Fuck, I chased after the dragon. What happened? Who was that dragon? The only other was Jackie, and her scales were Ruby.
Katarsis came to my mind. He said he was a dragon. Right, yeah makes sense that it’d be Katarsis. I chased the other dragon to a car and…
My blood froze. My scales alight with anxiety and fear. I knew the face of the man before me. Tunisis. The monster my pop saved me from. He stood there, confident, with a chain around the neck of Katarsis. The other was broken, languishing on the floor. A man impeccably dressed stood right next to him, scowling.
“You defaulted on payment once. You said a dragon. Well, three years late, but now you bring two.” He brushed off his clothes. “Master Gauthier would be pleased with this. Don’t default again.”
“Planned to murder you for it, but I guess this would do.” Tunisis smiled and whipped the broken chain at me. I saw a choice here. Right and I lose one half. Left and I lose the other. Dragon or nomad.
So I chose to keep my dragon form. The dodge had caught a wispy form of my body, pulled and locked in a vice. I could see the sneer.

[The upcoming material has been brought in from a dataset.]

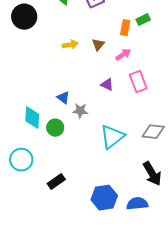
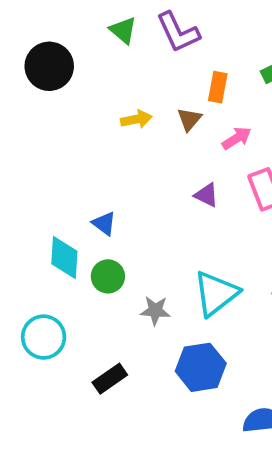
orange rectangle: (125, 28) -> (218, 87), moved
blue triangle: (63, 98) -> (104, 223), moved
gray star: (80, 111) -> (155, 311), moved
blue hexagon: (104, 198) -> (201, 367), moved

“I lost six men and two recruits to get these dragons, least you can do is make up the difference.” Tunisis sneered, choking Katarsis with his chain as my nomad half is left in his grasp, wispy and vague. “Seems I only have half. And the human half of all things.”
“A butler lives to serve, and this is a political venture he endorses.” The butler takes the chain that held Katarsis. “I will see this payment delivered post haste. You acquire this one, and the loan will be considered paid in full with the interest.”
Tunisis smiled as he let Katarsis be dragged off. I can hear the whimpering of him. Then I saw the ruby scales shift.
Katarsis and Jackie...were the same? I am not letting Jackie disappear again. I roar at Tunisis to try and intimidate him out of the way. “Go away, bastard! We aren’t being separated again!”
He just laughs...and enters a fighting stance.